2. La version polyvalente du Tigre : un choix qui paraît judicieux
L'hélicoptère de combat ne remplit pas dans les crises actuelles la fonction cruciale qui lui était dévolue dans les scénarios de la guerre froide. Certes, le besoin d'hélicoptères de combat demeure dans les conflits de faible intensité que nous connaissons, pour l'appui ou la protection des troupes au sol ou d'hélicoptères de transport. Il est par ailleurs indispensable de conserver des capacités adaptées aux crises de plus forte intensité. Mais notre parc de Gazelle actuel a jusqu'à présent rempli correctement cette mission, sans tensions majeures. L'arrivée progressive du Tigre, plus rapide, plus furtif, mieux armé, doit permettre d'assurer le relais dans des conditions satisfaisantes.
La question qui se pose aujourd'hui est plutôt de savoir comment valoriser au mieux l'utilisation de cet appareil et les ressources financières qu'il mobilisera dans les prochaines années.
Lors de la discussion de la dernière loi de finances, votre rapporteur avait déjà évoqué cette version unique et polyvalente du Tigre , qui offre une alternative à l'industrialisation de deux versions, l'une pour l'appui-protection, et l'autre pour le combat antichars 5 ( * ) .
Cette version polyvalente dite « HAD », c'est à dire appui-destruction , diffère peu de la version appui-protection, mais elle peut également être très rapidement configurée pour emporter, certes en nombre plus réduit que ne le ferait le Tigre HAP, des missiles capables de détruire des véhicules blindés, des PC ou des installations radar . L'Australie s'est engagée à acheter une vingtaine de Tigre de ce type. L'Espagne, qui étudie également l'achat de l'Apache américain, pourrait être intéressée par cette version du Tigre, pour un volume analogue, à condition que l'armée française opte elle aussi pour cette version.
Au delà de l'enjeu à l'exportation, qui n'est pas négligeable, il apparaît surtout que cette version répond mieux aux besoins de l'armée de terre , le changement de contexte stratégique n'imposant plus de version exclusivement antichar, d'ailleurs plus coûteuse.
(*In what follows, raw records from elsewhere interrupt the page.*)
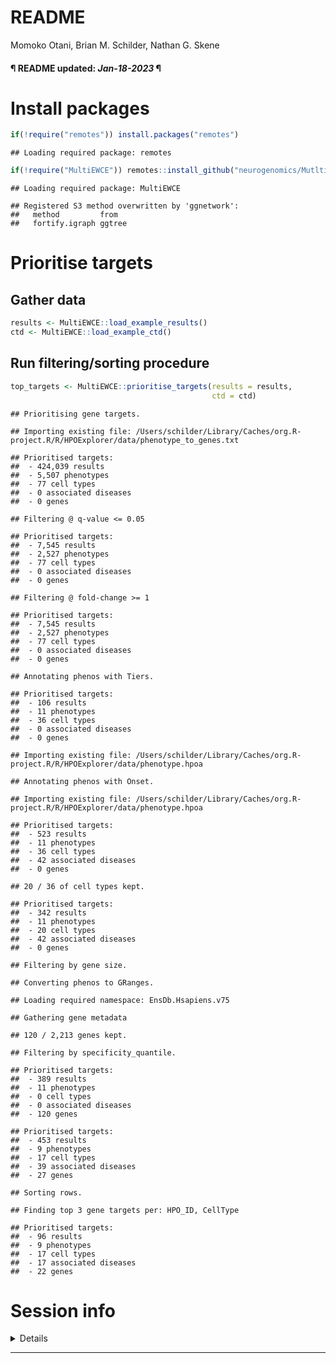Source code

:README
================
Momoko Otani, Brian M. Schilder, Nathan G. Skene
<h4> ¶ README updated: <i>Jan-18-2023</i> ¶ </h4>

# Install packages

``` r
if(!require("remotes")) install.packages("remotes")
```

    ## Loading required package: remotes

``` r
if(!require("MultiEWCE")) remotes::install_github("neurogenomics/MutltiEWCE")
```

    ## Loading required package: MultiEWCE

    ## Registered S3 method overwritten by 'ggnetwork':
    ##   method         from  
    ##   fortify.igraph ggtree

# Prioritise targets

## Gather data

``` r
results <- MultiEWCE::load_example_results()
ctd <- MultiEWCE::load_example_ctd()
```

## Run filtering/sorting procedure

``` r
top_targets <- MultiEWCE::prioritise_targets(results = results,
                                             ctd = ctd)
```

    ## Prioritising gene targets.

    ## Importing existing file: /Users/schilder/Library/Caches/org.R-project.R/R/HPOExplorer/data/phenotype_to_genes.txt

    ## Prioritised targets: 
    ##  - 424,039 results 
    ##  - 5,507 phenotypes 
    ##  - 77 cell types 
    ##  - 0 associated diseases 
    ##  - 0 genes

    ## Filtering @ q-value <= 0.05

    ## Prioritised targets: 
    ##  - 7,545 results 
    ##  - 2,527 phenotypes 
    ##  - 77 cell types 
    ##  - 0 associated diseases 
    ##  - 0 genes

    ## Filtering @ fold-change >= 1

    ## Prioritised targets: 
    ##  - 7,545 results 
    ##  - 2,527 phenotypes 
    ##  - 77 cell types 
    ##  - 0 associated diseases 
    ##  - 0 genes

    ## Annotating phenos with Tiers.

    ## Prioritised targets: 
    ##  - 106 results 
    ##  - 11 phenotypes 
    ##  - 36 cell types 
    ##  - 0 associated diseases 
    ##  - 0 genes

    ## Importing existing file: /Users/schilder/Library/Caches/org.R-project.R/R/HPOExplorer/data/phenotype.hpoa

    ## Annotating phenos with Onset.

    ## Importing existing file: /Users/schilder/Library/Caches/org.R-project.R/R/HPOExplorer/data/phenotype.hpoa

    ## Prioritised targets: 
    ##  - 523 results 
    ##  - 11 phenotypes 
    ##  - 36 cell types 
    ##  - 42 associated diseases 
    ##  - 0 genes

    ## 20 / 36 of cell types kept.

    ## Prioritised targets: 
    ##  - 342 results 
    ##  - 11 phenotypes 
    ##  - 20 cell types 
    ##  - 42 associated diseases 
    ##  - 0 genes

    ## Filtering by gene size.

    ## Converting phenos to GRanges.

    ## Loading required namespace: EnsDb.Hsapiens.v75

    ## Gathering gene metadata

    ## 120 / 2,213 genes kept.

    ## Filtering by specificity_quantile.

    ## Prioritised targets: 
    ##  - 389 results 
    ##  - 11 phenotypes 
    ##  - 0 cell types 
    ##  - 0 associated diseases 
    ##  - 120 genes

    ## Prioritised targets: 
    ##  - 453 results 
    ##  - 9 phenotypes 
    ##  - 17 cell types 
    ##  - 39 associated diseases 
    ##  - 27 genes

    ## Sorting rows.

    ## Finding top 3 gene targets per: HPO_ID, CellType

    ## Prioritised targets: 
    ##  - 96 results 
    ##  - 9 phenotypes 
    ##  - 17 cell types 
    ##  - 17 associated diseases 
    ##  - 22 genes

# Session info

<details>

``` r
utils::sessionInfo()
```

    ## R version 4.2.1 (2022-06-23)
    ## Platform: x86_64-apple-darwin17.0 (64-bit)
    ## Running under: macOS Big Sur ... 10.16
    ## 
    ## Matrix products: default
    ## BLAS:   /Library/Frameworks/R.framework/Versions/4.2/Resources/lib/libRblas.0.dylib
    ## LAPACK: /Library/Frameworks/R.framework/Versions/4.2/Resources/lib/libRlapack.dylib
    ## 
    ## locale:
    ## [1] en_US.UTF-8/en_US.UTF-8/en_US.UTF-8/C/en_US.UTF-8/en_US.UTF-8
    ## 
    ## attached base packages:
    ## [1] stats     graphics  grDevices utils     datasets  methods   base     
    ## 
    ## other attached packages:
    ## [1] MultiEWCE_0.1.2 remotes_2.4.2  
    ## 
    ## loaded via a namespace (and not attached):
    ##   [1] backports_1.4.1               AnnotationHub_3.6.0          
    ##   [3] BiocFileCache_2.6.0           plyr_1.8.8                   
    ##   [5] lazyeval_0.2.2                orthogene_1.4.1              
    ##   [7] ewceData_1.6.0                BiocParallel_1.32.5          
    ##   [9] GenomeInfoDb_1.34.6           ggnetwork_0.5.10             
    ##  [11] ggplot2_3.4.0                 digest_0.6.31                
    ##  [13] ensembldb_2.22.0              yulab.utils_0.0.6            
    ##  [15] htmltools_0.5.4               RNOmni_1.0.1                 
    ##  [17] fansi_1.0.3                   magrittr_2.0.3               
    ##  [19] memoise_2.0.1                 ontologyPlot_1.6             
    ##  [21] limma_3.54.0                  Biostrings_2.66.0            
    ##  [23] matrixStats_0.63.0            R.utils_2.12.2               
    ##  [25] prettyunits_1.1.1             colorspace_2.0-3             
    ##  [27] blob_1.2.3                    rappdirs_0.3.3               
    ##  [29] xfun_0.36                     dplyr_1.0.10                 
    ##  [31] crayon_1.5.2                  RCurl_1.98-1.9               
    ##  [33] jsonlite_1.8.4                graph_1.76.0                 
    ##  [35] ape_5.6-2                     glue_1.6.2                   
    ##  [37] gtable_0.3.1                  zlibbioc_1.44.0              
    ##  [39] XVector_0.38.0                HGNChelper_0.8.1             
    ##  [41] DelayedArray_0.24.0           car_3.1-1                    
    ##  [43] Rgraphviz_2.42.0              SingleCellExperiment_1.20.0  
    ##  [45] BiocGenerics_0.44.0           abind_1.4-5                  
    ##  [47] scales_1.2.1                  DBI_1.1.3                    
    ##  [49] rstatix_0.7.1                 Rcpp_1.0.9                   
    ##  [51] progress_1.2.2                viridisLite_0.4.1            
    ##  [53] xtable_1.8-4                  gridGraphics_0.5-1           
    ##  [55] tidytree_0.4.2                bit_4.0.5                    
    ##  [57] stats4_4.2.1                  htmlwidgets_1.6.1            
    ##  [59] httr_1.4.4                    ontologyIndex_2.10           
    ##  [61] HPOExplorer_0.99.2            ellipsis_0.3.2               
    ##  [63] XML_3.99-0.13                 pkgconfig_2.0.3              
    ##  [65] R.methodsS3_1.8.2             dbplyr_2.3.0                 
    ##  [67] utf8_1.2.2                    ggplotify_0.1.0              
    ##  [69] tidyselect_1.2.0              rlang_1.0.6                  
    ##  [71] reshape2_1.4.4                later_1.3.0                  
    ##  [73] AnnotationDbi_1.60.0          munsell_0.5.0                
    ##  [75] BiocVersion_3.16.0            tools_4.2.1                  
    ##  [77] cachem_1.0.6                  cli_3.6.0                    
    ##  [79] generics_0.1.3                RSQLite_2.2.20               
    ##  [81] ExperimentHub_2.6.0           statnet.common_4.7.0         
    ##  [83] broom_1.0.2                   evaluate_0.20                
    ##  [85] stringr_1.5.0                 fastmap_1.1.0                
    ##  [87] EnsDb.Hsapiens.v75_2.99.0     yaml_2.3.6                   
    ##  [89] ggtree_3.6.2                  babelgene_22.9               
    ##  [91] knitr_1.41                    bit64_4.0.5                  
    ##  [93] purrr_1.0.1                   AnnotationFilter_1.22.0      
    ##  [95] KEGGREST_1.38.0               gprofiler2_0.2.1             
    ##  [97] nlme_3.1-161                  mime_0.12                    
    ##  [99] R.oo_1.25.0                   grr_0.9.5                    
    ## [101] aplot_0.1.9                   xml2_1.3.3                   
    ## [103] biomaRt_2.54.0                compiler_4.2.1               
    ## [105] rstudioapi_0.14               plotly_4.10.1                
    ## [107] filelock_1.0.2                curl_5.0.0                   
    ## [109] png_0.1-8                     interactiveDisplayBase_1.36.0
    ## [111] ggsignif_0.6.4                treeio_1.22.0                
    ## [113] paintmap_1.0                  tibble_3.1.8                 
    ## [115] EWCE_1.6.0                    homologene_1.4.68.19.3.27    
    ## [117] stringi_1.7.12                GenomicFeatures_1.50.3       
    ## [119] lattice_0.20-45               ProtGenerics_1.30.0          
    ## [121] Matrix_1.5-3                  vctrs_0.5.1                  
    ## [123] pillar_1.8.1                  lifecycle_1.0.3              
    ## [125] BiocManager_1.30.19           data.table_1.14.6            
    ## [127] bitops_1.0-7                  rtracklayer_1.58.0           
    ## [129] httpuv_1.6.8                  patchwork_1.1.2              
    ## [131] GenomicRanges_1.50.2          BiocIO_1.8.0                 
    ## [133] R6_2.5.1                      promises_1.2.0.1             
    ## [135] network_1.18.0                IRanges_2.32.0               
    ## [137] codetools_0.2-18              assertthat_0.2.1             
    ## [139] SummarizedExperiment_1.28.0   rjson_0.2.21                 
    ## [141] GenomicAlignments_1.34.0      Rsamtools_2.14.0             
    ## [143] S4Vectors_0.36.1              GenomeInfoDbData_1.2.9       
    ## [145] hms_1.1.2                     parallel_4.2.1               
    ## [147] grid_4.2.1                    ggfun_0.0.9                  
    ## [149] tidyr_1.2.1                   coda_0.19-4                  
    ## [151] rmarkdown_2.19                MatrixGenerics_1.10.0        
    ## [153] carData_3.0-5                 ggpubr_0.5.0                 
    ## [155] piggyback_0.1.4               Biobase_2.58.0               
    ## [157] shiny_1.7.4                   restfulr_0.0.15

</details>
<hr>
Par rapport à l'achat de 70 HAP et 50 HAC, actuellement prévu dans le modèle d'armée 2015, le coût de 120 HAD serait inférieur d'environ 150 millions d'euros .
Une version unique et un parc homogène permettraient aussi de simplifier la maintenance et d'en réduire les coûts, de faciliter la formation, de rendre plus flexible la gestion des équipages, qui ne seront plus spécialisés.
Il s'agit, sur le moyen terme , d'une évidente source d'économie , mais cette solution impose une mise de fond initiale pour développer la nouvelle version polyvalente.
Le partage des coûts de développement est actuellement un sujet de discussion entre l'industriel et les ministères de la défense français et espagnol.
Il faut également prendre en compte la nécessité de livrer les premiers Tigre HAP l'an prochain, pour former les premiers pilotes à l'école franco-allemande du Luc. Si la version HAD était choisie, il faudrait en outre reprendre ultérieurement ces appareils de type HAP et les reconfigurer en version HAD, afin de ne pas perdre le bénéfice d'un parc homogène.
Il semble aujourd'hui possible de surmonter les problèmes que soulève le choix de la version polyvalente HAD, ces problèmes étant relativement mineurs au regard des avantages que représenterait une flotte homogène d'hélicoptères de combat . Votre rapporteur souhaite donc que le gouvernement puisse rapidement s'engager dans cette voie.
Au delà de ce choix, se posera celui du futur missile antichar qui équipera le Tigre. On sait qu'après avoir participé, avec l'Allemagne et le Royaume-Uni, au financement du développement du missile AC 3 G LP (Antichar de 3 ème génération Longue portée), la France a annoncé, lors de la « revue de programmes » de 1998, qu'elle se retirait de sa fabrication. Il en a été de même pour le Royaume-Uni, seule l'Allemagne restant désormais dans ce programme confié au missilier LFK.
* 5 Voir l'avis n°90, tome VI (2001-2002) présenté par M. Serge Vinçon sur le projet de loi de finances pour 2002, page 55.